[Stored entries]
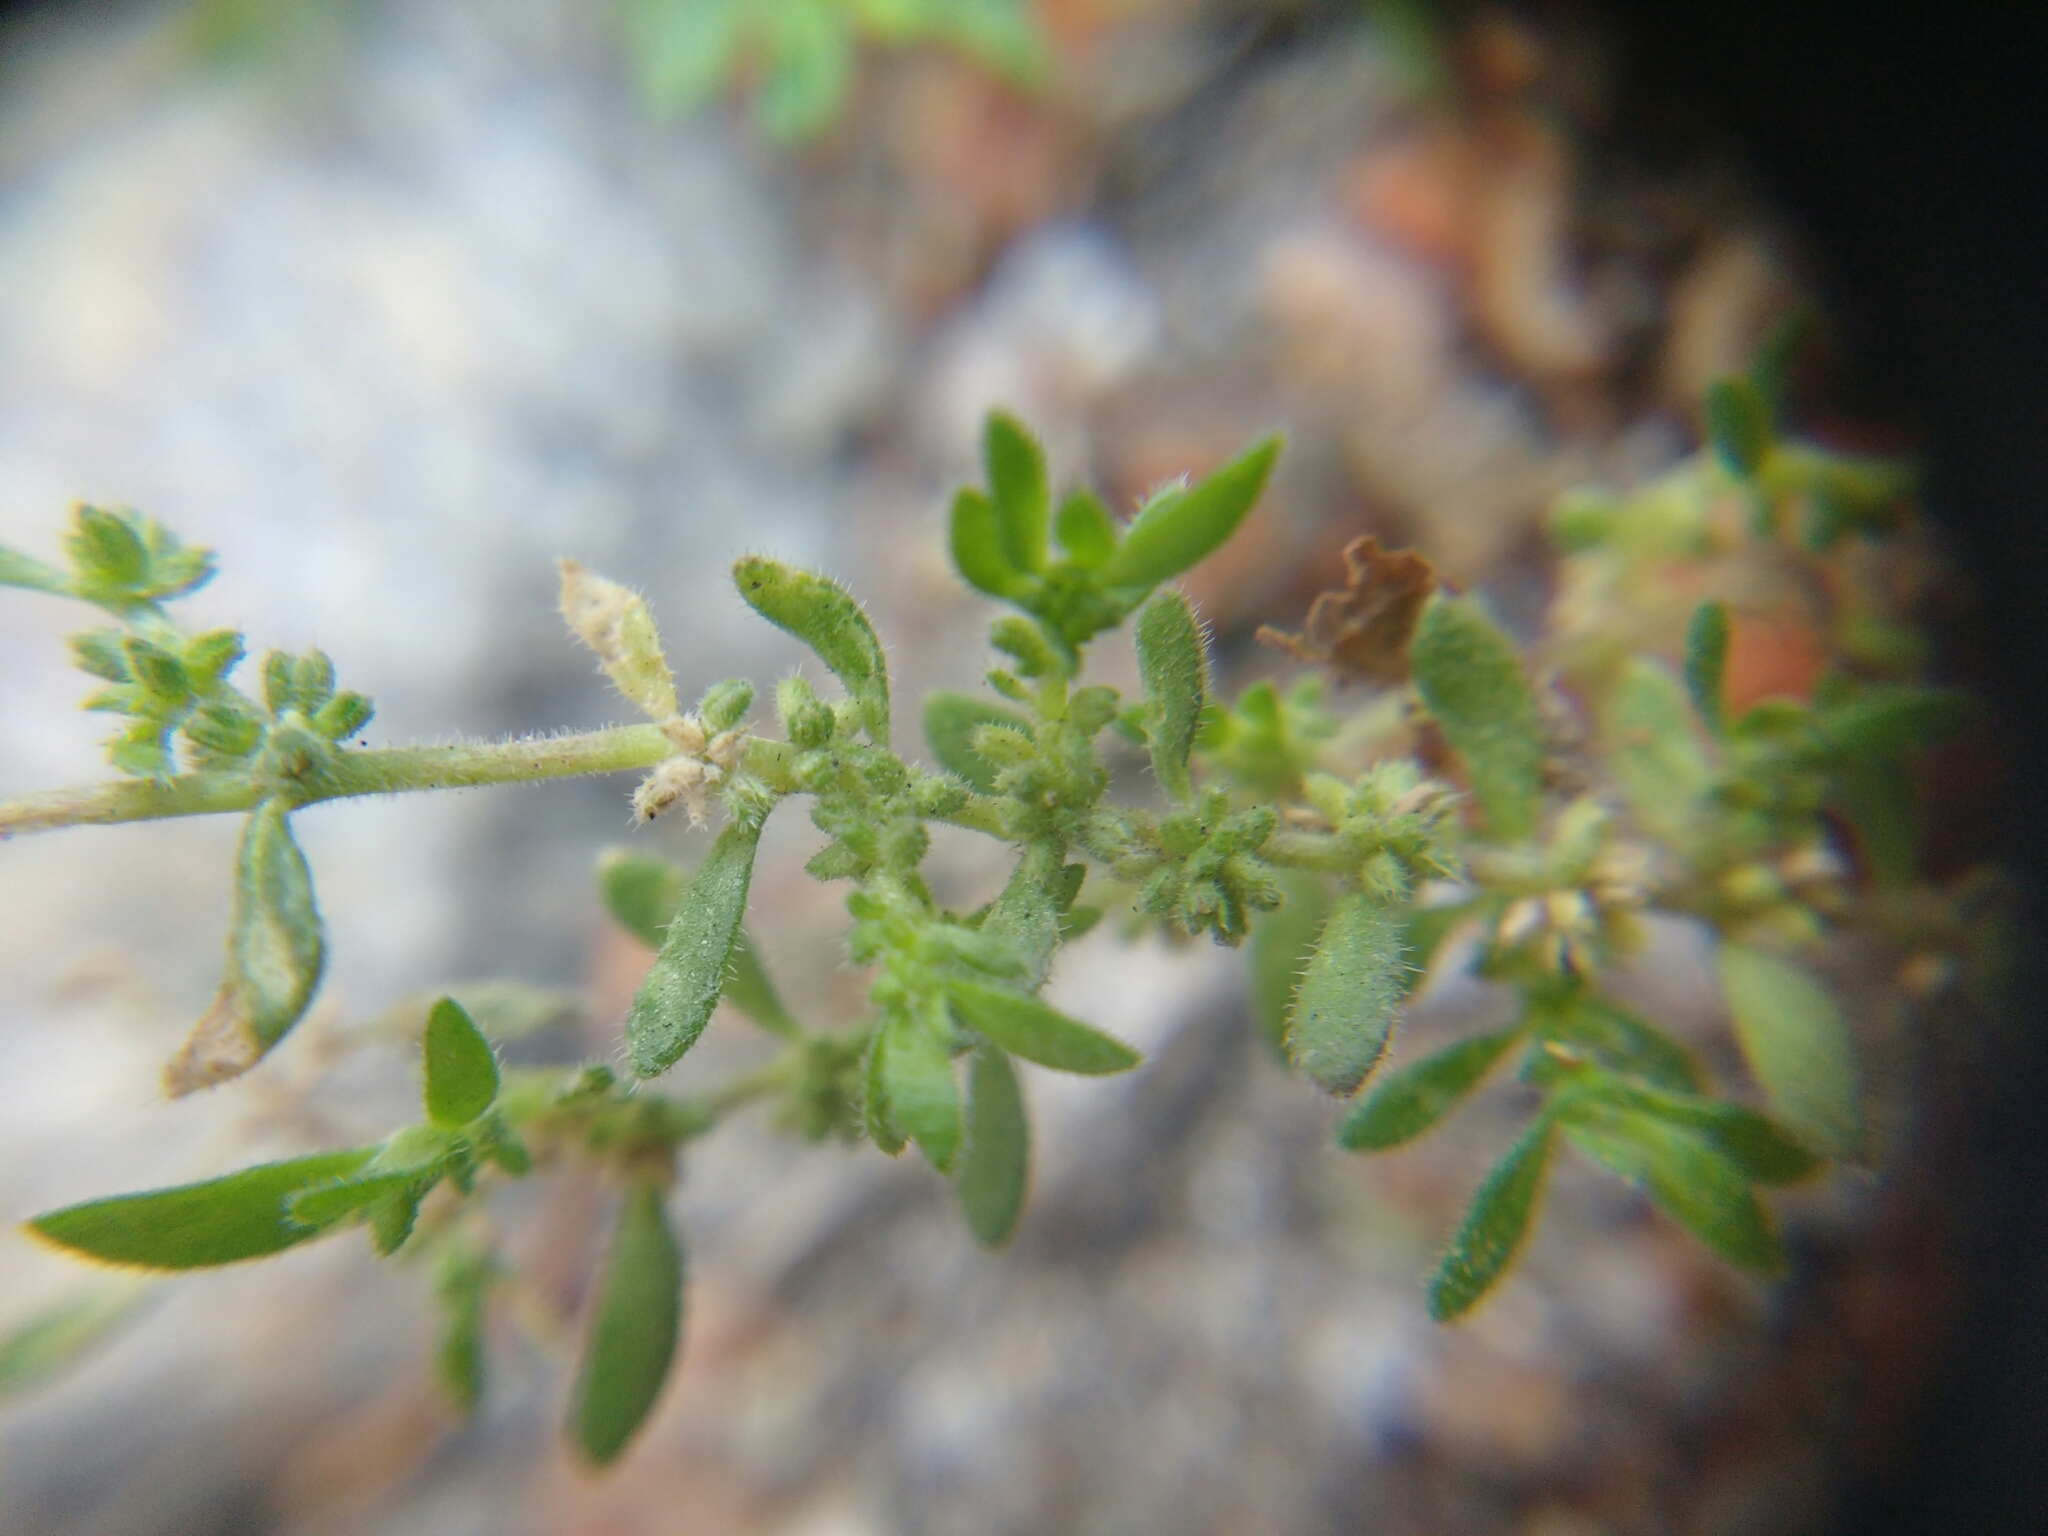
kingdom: Plantae
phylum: Tracheophyta
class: Magnoliopsida
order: Caryophyllales
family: Caryophyllaceae
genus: Herniaria
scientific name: Herniaria hirsuta
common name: Hairy rupturewort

GOAL OF THE EXERCISE: Transcribe every line of the listing above word for word, leaving out the pictures.

RESPONSE:
kingdom: Plantae
phylum: Tracheophyta
class: Magnoliopsida
order: Caryophyllales
family: Caryophyllaceae
genus: Herniaria
scientific name: Herniaria hirsuta
common name: Hairy rupturewort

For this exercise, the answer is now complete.